Christopher Boon, managing director of Close Asset Management’s private client division, concedes that the company has something of an image problem. Although ‘problem’ is perhaps not the right word: image confusion might be a better description.

Like any conglomerate with a broad and evolving line-up of services – in just the past 18 months Close has divested its private equity division and bought the remaining equity stake in subsidiary absolute return specialist Fortune Asset Management – the areas of the business that speak with a quieter voice can be overlooked.

Modesty should not be confused as a lack of anything to boast about of course, and Boon is proud of his achievements with the team, which in its current guise and previously as part of Rea Bank, stretches back over the best part of 20 years.

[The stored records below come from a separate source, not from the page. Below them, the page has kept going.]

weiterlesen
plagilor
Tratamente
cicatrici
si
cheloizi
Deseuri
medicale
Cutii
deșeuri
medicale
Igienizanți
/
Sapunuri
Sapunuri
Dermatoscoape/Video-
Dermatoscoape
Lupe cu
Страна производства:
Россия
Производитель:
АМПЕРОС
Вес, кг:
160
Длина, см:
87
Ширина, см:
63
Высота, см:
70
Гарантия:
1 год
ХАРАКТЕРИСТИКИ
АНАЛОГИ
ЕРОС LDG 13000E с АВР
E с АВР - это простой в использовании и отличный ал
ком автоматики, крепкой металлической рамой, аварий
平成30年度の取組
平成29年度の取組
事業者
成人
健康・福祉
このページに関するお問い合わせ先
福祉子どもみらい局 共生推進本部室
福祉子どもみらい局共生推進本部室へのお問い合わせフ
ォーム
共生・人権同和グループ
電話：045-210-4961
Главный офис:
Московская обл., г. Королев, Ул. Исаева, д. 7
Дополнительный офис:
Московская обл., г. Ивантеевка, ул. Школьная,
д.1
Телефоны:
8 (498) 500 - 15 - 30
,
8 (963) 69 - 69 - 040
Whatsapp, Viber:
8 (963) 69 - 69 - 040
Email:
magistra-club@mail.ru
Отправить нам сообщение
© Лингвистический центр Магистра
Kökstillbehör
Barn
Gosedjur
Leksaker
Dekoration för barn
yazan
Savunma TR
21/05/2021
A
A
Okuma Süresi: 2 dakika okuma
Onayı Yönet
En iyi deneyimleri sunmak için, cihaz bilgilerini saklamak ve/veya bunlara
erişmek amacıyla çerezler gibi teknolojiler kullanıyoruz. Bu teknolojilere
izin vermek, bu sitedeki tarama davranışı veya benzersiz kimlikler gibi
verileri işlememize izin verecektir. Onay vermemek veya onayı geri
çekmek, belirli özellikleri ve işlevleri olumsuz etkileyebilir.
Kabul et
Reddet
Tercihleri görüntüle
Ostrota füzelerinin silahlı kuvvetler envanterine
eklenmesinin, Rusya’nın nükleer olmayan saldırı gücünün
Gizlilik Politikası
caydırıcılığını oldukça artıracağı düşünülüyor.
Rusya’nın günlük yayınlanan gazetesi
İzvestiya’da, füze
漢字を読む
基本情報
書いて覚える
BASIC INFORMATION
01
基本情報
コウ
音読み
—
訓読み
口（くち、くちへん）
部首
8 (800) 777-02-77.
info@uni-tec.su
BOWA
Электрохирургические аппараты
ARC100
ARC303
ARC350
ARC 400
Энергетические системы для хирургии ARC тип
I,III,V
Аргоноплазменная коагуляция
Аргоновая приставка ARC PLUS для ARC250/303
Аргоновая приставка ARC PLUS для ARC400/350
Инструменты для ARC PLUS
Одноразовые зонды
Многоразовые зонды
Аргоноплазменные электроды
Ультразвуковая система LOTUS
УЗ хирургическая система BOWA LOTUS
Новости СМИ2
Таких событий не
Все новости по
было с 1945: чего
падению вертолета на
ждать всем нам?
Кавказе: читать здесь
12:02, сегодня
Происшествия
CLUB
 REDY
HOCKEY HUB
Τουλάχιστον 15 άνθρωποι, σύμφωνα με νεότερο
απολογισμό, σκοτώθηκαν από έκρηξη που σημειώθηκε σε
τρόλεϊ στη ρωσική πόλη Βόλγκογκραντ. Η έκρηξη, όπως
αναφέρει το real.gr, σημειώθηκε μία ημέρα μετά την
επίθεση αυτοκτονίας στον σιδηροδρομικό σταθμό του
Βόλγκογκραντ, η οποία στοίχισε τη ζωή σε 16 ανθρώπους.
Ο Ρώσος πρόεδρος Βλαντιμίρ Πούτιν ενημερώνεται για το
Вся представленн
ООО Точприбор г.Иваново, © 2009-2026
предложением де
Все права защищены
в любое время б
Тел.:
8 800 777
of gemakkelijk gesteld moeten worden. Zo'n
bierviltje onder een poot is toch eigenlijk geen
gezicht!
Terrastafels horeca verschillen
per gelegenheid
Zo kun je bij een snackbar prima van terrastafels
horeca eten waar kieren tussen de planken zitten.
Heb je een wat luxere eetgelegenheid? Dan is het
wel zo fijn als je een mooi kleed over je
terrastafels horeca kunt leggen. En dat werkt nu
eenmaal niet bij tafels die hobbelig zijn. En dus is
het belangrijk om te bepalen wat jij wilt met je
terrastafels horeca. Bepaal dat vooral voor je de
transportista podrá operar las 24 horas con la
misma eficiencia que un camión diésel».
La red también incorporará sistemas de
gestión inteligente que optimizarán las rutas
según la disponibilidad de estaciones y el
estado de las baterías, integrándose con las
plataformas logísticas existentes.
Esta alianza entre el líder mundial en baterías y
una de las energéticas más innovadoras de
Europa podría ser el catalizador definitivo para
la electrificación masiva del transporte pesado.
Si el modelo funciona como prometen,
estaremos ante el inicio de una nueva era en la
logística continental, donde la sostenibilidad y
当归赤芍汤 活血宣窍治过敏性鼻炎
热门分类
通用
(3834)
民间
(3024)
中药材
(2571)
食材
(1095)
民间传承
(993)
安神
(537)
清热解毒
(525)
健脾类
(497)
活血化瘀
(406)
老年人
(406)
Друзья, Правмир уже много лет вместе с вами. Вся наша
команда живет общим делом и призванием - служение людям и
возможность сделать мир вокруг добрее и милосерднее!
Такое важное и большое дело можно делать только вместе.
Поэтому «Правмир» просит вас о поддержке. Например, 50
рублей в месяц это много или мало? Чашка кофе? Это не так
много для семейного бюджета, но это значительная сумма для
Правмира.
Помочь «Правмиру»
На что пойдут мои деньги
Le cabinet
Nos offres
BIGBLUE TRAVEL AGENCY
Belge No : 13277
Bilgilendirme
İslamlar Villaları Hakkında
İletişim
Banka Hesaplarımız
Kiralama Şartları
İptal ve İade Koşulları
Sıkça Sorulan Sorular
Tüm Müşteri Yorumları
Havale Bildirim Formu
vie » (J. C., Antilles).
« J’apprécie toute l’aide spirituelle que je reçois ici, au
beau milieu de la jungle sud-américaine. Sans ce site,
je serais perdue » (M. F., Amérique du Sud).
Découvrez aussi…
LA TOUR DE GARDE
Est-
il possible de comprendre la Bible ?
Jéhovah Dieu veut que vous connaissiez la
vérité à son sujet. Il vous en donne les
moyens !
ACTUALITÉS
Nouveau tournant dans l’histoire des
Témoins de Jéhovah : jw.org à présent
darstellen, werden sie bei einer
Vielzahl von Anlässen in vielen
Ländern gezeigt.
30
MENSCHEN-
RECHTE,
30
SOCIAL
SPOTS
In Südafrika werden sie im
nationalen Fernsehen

Having started with just a few million pounds under management after a period of long decline throughout the brokerage-obsessed 1980s, the business now employs 22 portfolio managers running around £1.75 billion on behalf of around 1,500 clients.

Following long years of development, Boon is most keen to emphasise how ‘lean’ the organisation is, while still offering a bespoke service: a profit margin of 0.8% of assets is worth boasting about, he says.

Born in 1962 in Barnet, North London, Boon went to Nottingham to study history at university, and says if he had any idea of a career then it was in the media.

Ultimately the media recession of the early 1980s put paid to that aspiration, and since taking a trainee role in Rea’s securities division, he says he has never looked back. Within three years, by 1987, he had been recruited to the internal dealing desk, working on behalf of the company’s private clients and the bank’s proprietary trading desk, and by 1988 was managing the dealing and stockbroking operation.

Alongside former Barings recruit Jo Wellman, Boon saw the business through the downturn of the early 1990s and set it on a more or less constant upswing in performance and assets under management over the next seven years, although the unit remained more or less pure equity, with derivative and hedge fund exposure at the periphery.

‘From the early 1980s right up to the dotcom boom, people were more or less expecting double-digit returns [on equity] as a matter of course. From the dealing side I had gained a good understanding of the nature of the market.